Women’s panel seeks CJI intervention over rape-murder convict’s penalty

Bombay high court converts death penalty to life after delay, Commission says that’d be injustice to victim

geetanjali

Geetanjali Minhas | December 14, 2019 | Mumbai


#Maharashtra State Commission for Women   #Supreme Court   #Bombay high court   #law   #society   #gender   #rape  
(Illustration: Ashish Asthana)
(Illustration: Ashish Asthana)

The Maharashtra State Commission for Women has urged the chief justice of India to take suo moto action in the matter of the Bombay high court converting to life imprisonment the death sentence of the two persons convicted for the brutal rape and murder of a Pune BPO executive in 2008.

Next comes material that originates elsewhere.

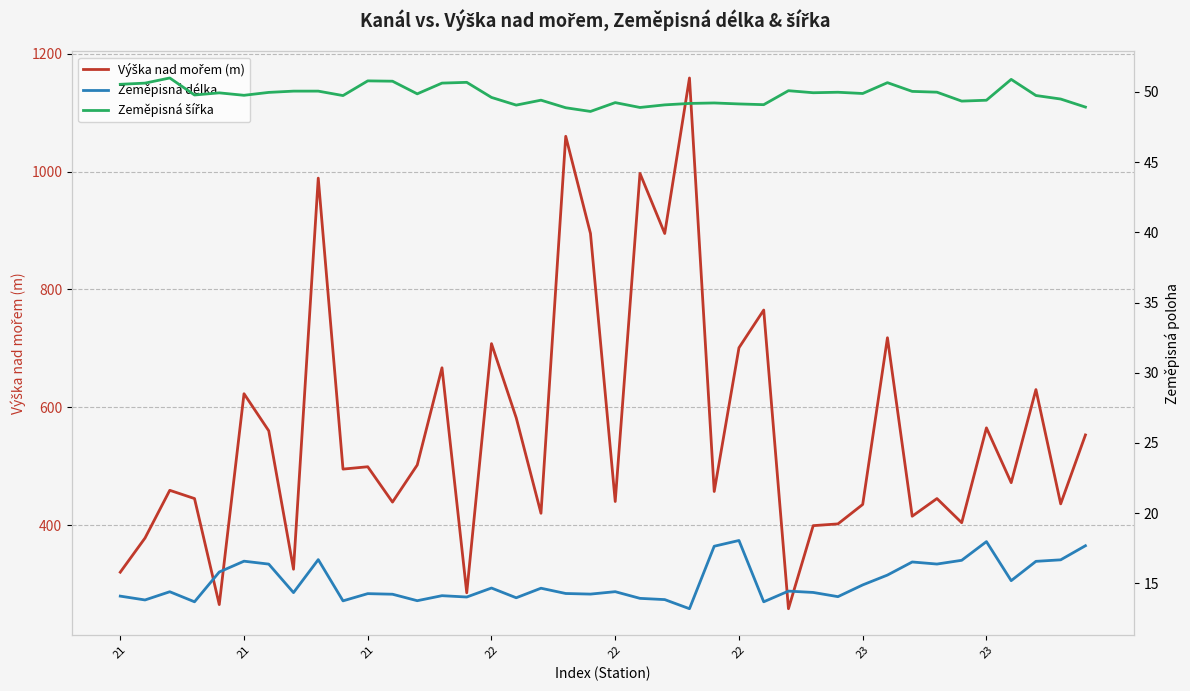

What is the value of the Výška nad mořem (m) point at the 31st from the left?

435.0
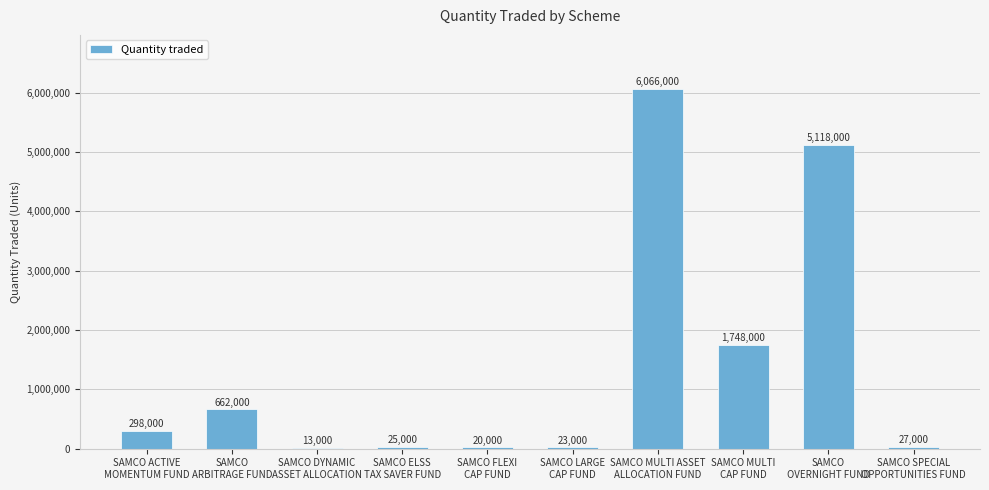

Is it true that the value at SAMCO ACTIVE
MOMENTUM FUND is 298000?

True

Challenging the high court judgment of July 29, 2019 on grounds of “procedural irregularity”, the commission has requested its recall by the apex court.

On November 1, 2007, a 22-year-old woman working in a reputed BPO company in Pune was raped and murdered by a cab driver named Purshottam Borate (38) and his friend Pradeep Kokade (32).They were sentenced to death by the Pune sessions court in 2012. This order was upheld by the Bombay high court on September 25, 2012 and later also by the supreme court on May 8, 2015. A mercy petition of the convicts was turned down by the Maharashtra Governor and later also by the then President of India, Pranab Mukherjee, in 2017.

As for four years, one month and six days, from May 8, 2015 till June 24, 2019, the death sentence was not executed, the accused filed a writ petition before the high court on July 20. The high court upheld on July 29 that the delay of 1,507 days on part of the administration is “unavoidable / unconstitutional” and it converted the death penalty into life imprisonment.

“After 8.5.2012 the sentence of death ought to have been executed within 90 days. Commutation of death penalty into life imprisonment only on the ground of delay caused by the administration is miscarriage of justice towards the victim. Commutation of death sentence into life imprisonment by Bombay high court judgment is wrong when the mercy petition of the accused was rejected by the President of India,” Vijaya Rahatkar, chairperson of commission, told Governance Now.  

The issue of authority of the high court in quashing death sentence of whose mercy petitions are rejected under Article 72 of the Constitution of India is pending in Union of India vs. Sonu Sardar - SLP (Cri) no. 008357 -008357/2017, says her letter addressed to the chief justice of India, SA Bobde. It also cites the case of Shatrughan Chavan vs. Union of India and Others wherein it was held that unnecessary delay caused in execution of death penalty can lead to commutation of same only by the Supreme Court.

The commission says that high court has gone ultra vires in commuting death sentence. “Such arbitrary commutation would be abrogation of rights and gross miscarriage of justice towards the victim. The judgment is not only miscarriage of justice but it has also caused huge social discontent,” Rahatkar writes in her letter.